LIDODERM® (lidocaine patch 5%) is used to relieve the pain of post-herpetic neuralgia, also referred to as after-shingles pain. Apply only to intact skin with no blisters.

Important Safety Information

You should not use this product if you are sensitive to local anesthetics such as lidocaine, or to any of the other ingredients in LIDODERM.

Even a used LIDODERM patch contains a large amount of lidocaine. A small child or a pet could suffer serious adverse effects from chewing or swallowing a new or used LIDODERM patch. Store and dispose of patches out of the reach of children, pets and others. Never reuse a patch.

LIDODERM patches should be worn for no more than 12 hours a day. Applying the patches for a longer time or using more than 3 patches could cause serious reactions.

Fold used patches so that the adhesive side sticks to itself, and safely discard used patches or pieces of cut patches where children and pets cannot get to them.

Avoid the use of external heat sources, such as heating pads or electric blankets, as this has not been studied.

Avoid contact of LIDODERM with the eye. If contact occurs, immediately wash the eye with water or saline and protect it until sensation returns.

Be sure to tell your healthcare professional if you have liver disease, are pregnant or nursing, or are taking medication for irregular heartbeat.
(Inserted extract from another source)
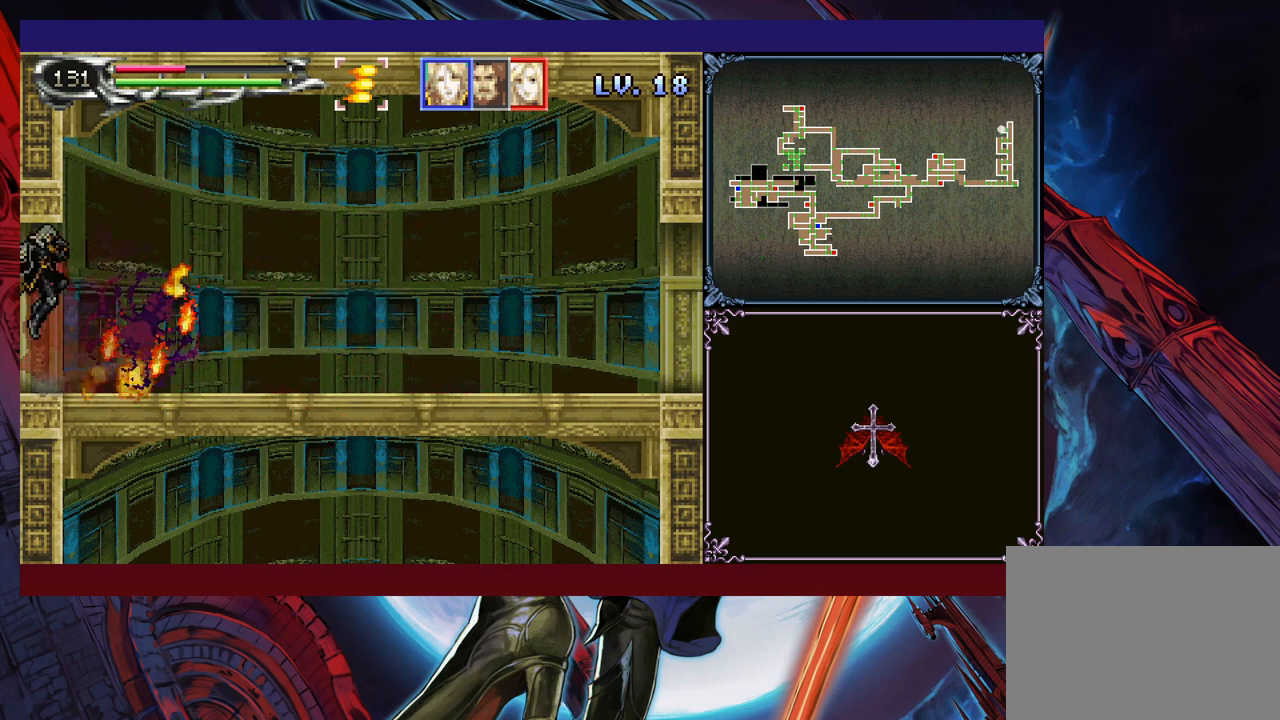
{"buttons": [], "left_stick": "right", "events": [[83, "B", "up"], [100, "B", "down"], [200, "B", "up"], [400, "left_stick", "left"], [500, "left_stick", "right"]]}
For such people, LIDODERM should be used with caution.

Allergic reactions, though rare, can occur.

During or immediately after using LIDODERM, the skin around the patch may develop a change in color, colored spots, irritation, itching, flaking of the skin, rash, bruising, swelling, pimple-like raised skin, a cyst containing fluid, pain, burning, or abnormal sensation. These reactions are generally mild and go away on their own within a few minutes to hours. Other reactions may include dizziness, headache, and nausea. Tell your healthcare professional if you experience any of these symptoms while using LIDODERM.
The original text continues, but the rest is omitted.